__Written task__: Can you copy out every line of the data below word for word, leaving the pictures out of your answer?

__Information given__:
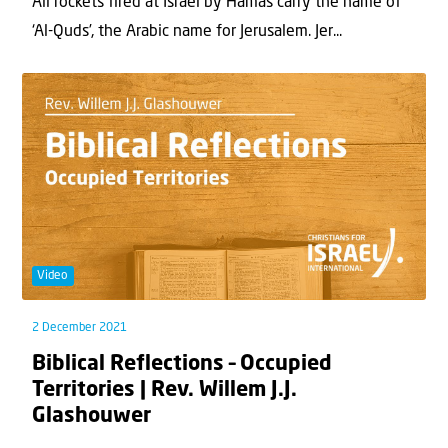
All rockets fired at Israel by Hamas carry the name of
‘Al-Quds’, the Arabic name for Jerusalem. Jer...
Video
2 December 2021
Biblical Reflections – Occupied
Territories | Rev. Willem J.J.
Glashouwer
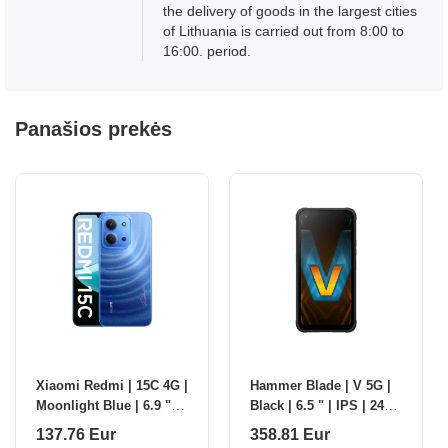
the delivery of goods in the largest cities
of Lithuania is carried out from 8:00 to
16:00. period.
Panašios prekės
Xiaomi Redmi | 15C 4G |
Hammer Blade | V 5G |
Moonlight Blue | 6.9 " |
Black | 6.5 " | IPS | 2412
IPS LCD | 720 x 1600
x 1080 pixels | Mediatek
137.76 Eur
358.81 Eur
pixels | Mediatek |
| Dimensity D7050 |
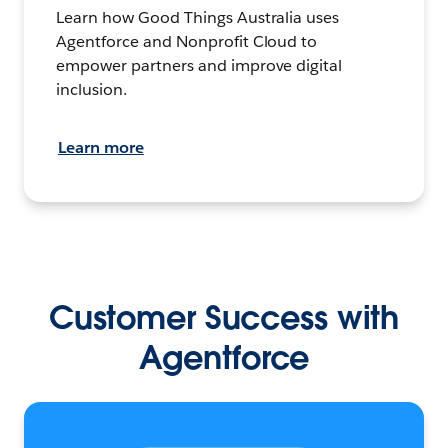
Learn how Good Things Australia uses
Agentforce and Nonprofit Cloud to
empower partners and improve digital
inclusion.
Learn more
Customer Success with
Agentforce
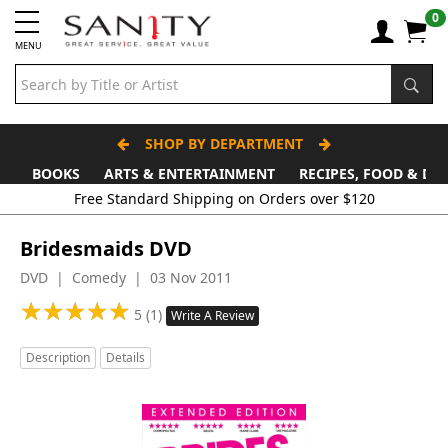
0
MENU
SHOP BY DEPARTMENT
BOOKS
ARTS & ENTERTAINMENT
RECIPES, FOOD & DR
Bridesmaids DVD
DVD | Comedy | 03 Nov 2011
★
★
★
★
★
★
★
★
★
★
5 (1)
Write A Review
Description
Details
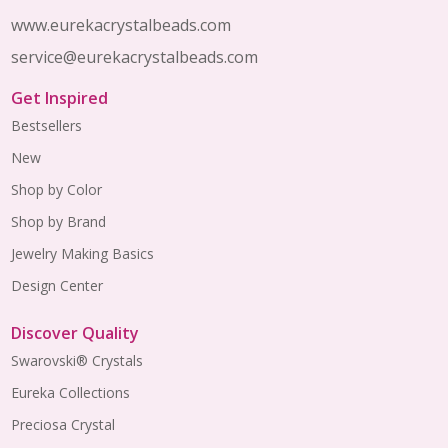
www.eurekacrystalbeads.com
service@eurekacrystalbeads.com
Get Inspired
Bestsellers
New
Shop by Color
Shop by Brand
Jewelry Making Basics
Design Center
Discover Quality
Swarovski® Crystals
Eureka Collections
Preciosa Crystal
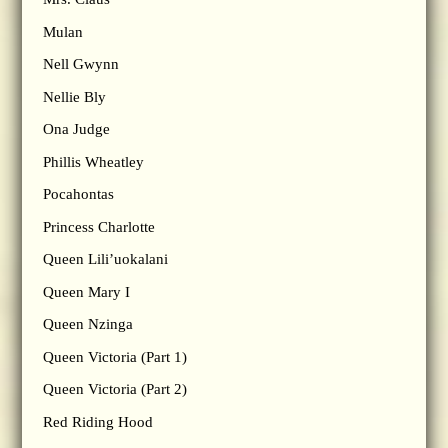
Mulan
Nell Gwynn
Nellie Bly
Ona Judge
Phillis Wheatley
Pocahontas
Princess Charlotte
Queen Lili’uokalani
Queen Mary I
Queen Nzinga
Queen Victoria (Part 1)
Queen Victoria (Part 2)
Red Riding Hood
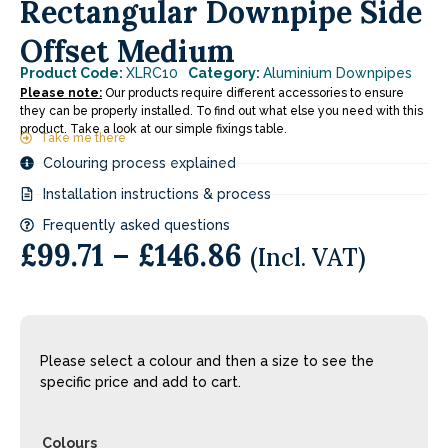
Rectangular Downpipe Side
Offset Medium
Product Code:
XLRC10
Category:
Aluminium Downpipes
Please note:
Our products require different accessories to ensure
they can be properly installed. To find out what else you need with this
product. Take a look at our simple fixings table.
Take me there
Colouring process explained
Installation instructions & process
Frequently asked questions
£
99.71
–
£
146.86
(Incl. VAT)
Please select a colour and then a size to see the
specific price and add to cart.
Colours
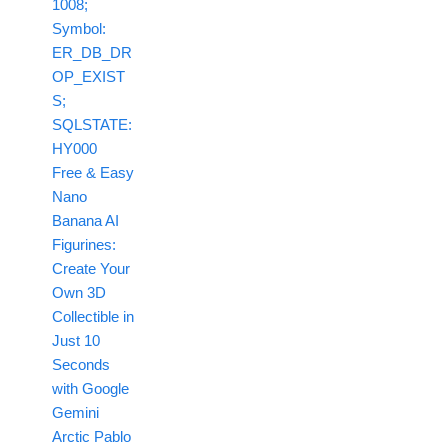
1008;
Symbol:
ER_DB_DR
OP_EXIST
S;
SQLSTATE:
HY000
Free & Easy
Nano
Banana AI
Figurines:
Create Your
Own 3D
Collectible in
Just 10
Seconds
with Google
Gemini
Arctic Pablo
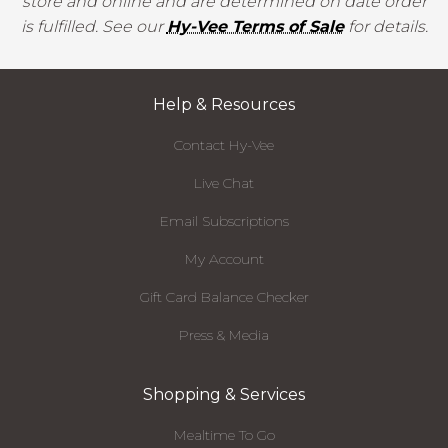
store and online and are determined on date order
is fulfilled. See our
Hy-Vee Terms of Sale
for details.
Help & Resources
Contact Hy-Vee
Live Chat
Email Subscriptions
My Account
Gift Card Balance Checker
Press & Media
Shopping & Services
Mealtime To Go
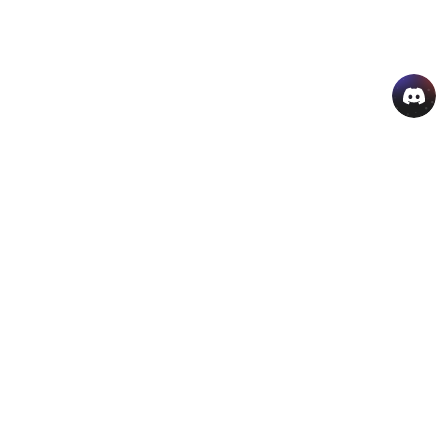
AI Hot Products
More AI Online Tools
Support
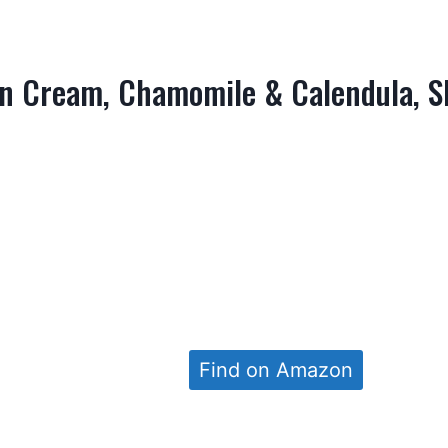
n Cream, Chamomile & Calendula, S
Find on Amazon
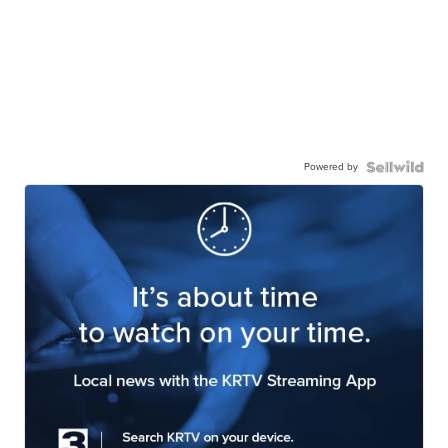
Powered by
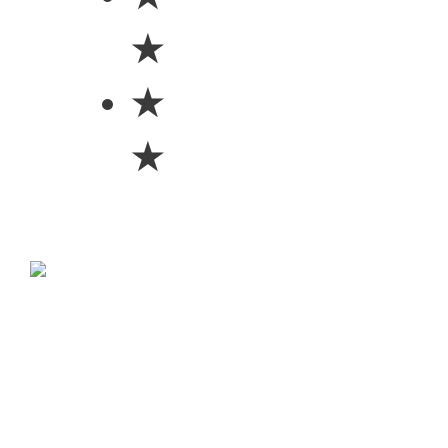
★
★
★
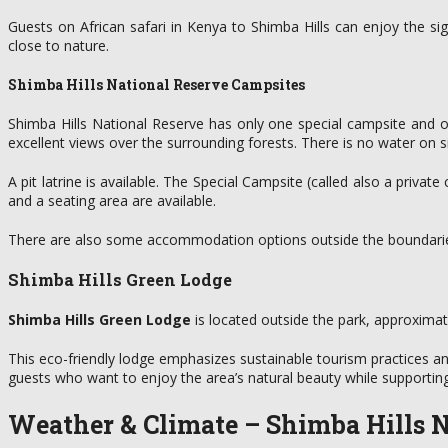
Guests on African safari in Kenya to Shimba Hills can enjoy the s
close to nature.
Shimba Hills National Reserve Campsites
Shimba Hills National Reserve has only one special campsite and on
excellent views over the surrounding forests. There is no water on si
A pit latrine is available. The Special Campsite (called also a priva
and a seating area are available.
There are also some accommodation options outside the boundaries
Shimba Hills Green Lodge
Shimba Hills Green Lodge
is located outside the park, approxima
This eco-friendly lodge emphasizes sustainable tourism practices a
guests who want to enjoy the area’s natural beauty while supporting 
Weather & Climate – Shimba Hills
N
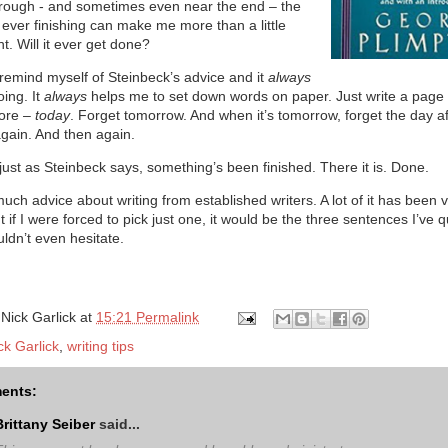
hrough - and sometimes even near the end – the
 ever finishing can make me more than a little
. Will it ever get done?
 remind myself of Steinbeck’s advice and it
always
ing. It
always
helps me to set down words on paper. Just write a page 
ore –
today
. Forget tomorrow. And when it’s tomorrow, forget the day af
again. And then again.
just as Steinbeck says, something’s been finished. There it is. Done.
much advice about writing from established writers. A lot of it has been 
ut if I were forced to pick just one, it would be the three sentences I’ve 
uldn’t even hesitate.
y
Nick Garlick
at
15:21 Permalink
ck Garlick
,
writing tips
ents:
Brittany Seiber
said...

__Exercise answer__:
All rockets fired at Israel by Hamas carry the name of
‘Al-Quds’, the Arabic name for Jerusalem. Jer...
Video
2 December 2021
Biblical Reflections – Occupied
Territories | Rev. Willem J.J.
Glashouwer
the delivery of goods in the largest cities
of Lithuania is carried out from 8:00 to
16:00. period.
Panašios prekės
Xiaomi Redmi | 15C 4G |
Hammer Blade | V 5G |
Moonlight Blue | 6.9 " |
Black | 6.5 " | IPS | 2412
IPS LCD | 720 x 1600
x 1080 pixels | Mediatek
137.76 Eur
358.81 Eur
pixels | Mediatek |
| Dimensity D7050 |
Learn how Good Things Australia uses
Agentforce and Nonprofit Cloud to
empower partners and improve digital
inclusion.
Learn more
Customer Success with
Agentforce
0
MENU
SHOP BY DEPARTMENT
BOOKS
ARTS & ENTERTAINMENT
RECIPES, FOOD & DR
Bridesmaids DVD
DVD | Comedy | 03 Nov 2011
★
★
★
★
★
★
★
★
★
★
5 (1)
Write A Review
Description
Details
www.eurekacrystalbeads.com
service@eurekacrystalbeads.com
Get Inspired
Bestsellers
New
Shop by Color
Shop by Brand
Jewelry Making Basics
Design Center
Discover Quality
Swarovski® Crystals
Eureka Collections
Preciosa Crystal
Mulan
Nell Gwynn
Nellie Bly
Ona Judge
Phillis Wheatley
Pocahontas
Princess Charlotte
Queen Lili’uokalani
Queen Mary I
Queen Nzinga
Queen Victoria (Part 1)
Queen Victoria (Part 2)
Red Riding Hood
Rectangular Downpipe Side
Offset Medium
Product Code:
XLRC10
Category:
Aluminium Downpipes
Please note:
Our products require different accessories to ensure
they can be properly installed. To find out what else you need with this
product. Take a look at our simple fixings table.
Take me there
Colouring process explained
Installation instructions & process
Frequently asked questions
£
99.71
–
£
146.86
(Incl. VAT)
Please select a colour and then a size to see the
specific price and add to cart.
Colours
1008;
Symbol:
ER_DB_DR
OP_EXIST
S;
SQLSTATE:
HY000
Free & Easy
Nano
Banana AI
Figurines:
Create Your
Own 3D
Collectible in
Just 10
Seconds
with Google
Gemini
Arctic Pablo
store and online and are determined on date order
is fulfilled. See our
Hy-Vee Terms of Sale
for details.
Help & Resources
Contact Hy-Vee
Live Chat
Email Subscriptions
My Account
Gift Card Balance Checker
Press & Media
Shopping & Services
Mealtime To Go
AI Hot Products
More AI Online Tools
Support
n Cream, Chamomile & Calendula, S
Find on Amazon
Powered by
★
★
★
Guests on African safari in Kenya to Shimba Hills can enjoy the s
close to nature.
Shimba Hills National Reserve Campsites
Shimba Hills National Reserve has only one special campsite and on
excellent views over the surrounding forests. There is no water on si
A pit latrine is available. The Special Campsite (called also a priva
and a seating area are available.
There are also some accommodation options outside the boundaries
Shimba Hills Green Lodge
Shimba Hills Green Lodge
is located outside the park, approxima
This eco-friendly lodge emphasizes sustainable tourism practices a
guests who want to enjoy the area’s natural beauty while supporting 
Weather & Climate – Shimba Hills
N
hrough - and sometimes even near the end – the
 ever finishing can make me more than a little
. Will it ever get done?
 remind myself of Steinbeck’s advice and it
always
ing. It
always
helps me to set down words on paper. Just write a page 
ore –
today
. Forget tomorrow. And when it’s tomorrow, forget the day af
again. And then again.
just as Steinbeck says, something’s been finished. There it is. Done.
much advice about writing from established writers. A lot of it has been 
ut if I were forced to pick just one, it would be the three sentences I’ve 
uldn’t even hesitate.
y
Nick Garlick
at
15:21 Permalink
ck Garlick
,
writing tips
ents:
Brittany Seiber
said...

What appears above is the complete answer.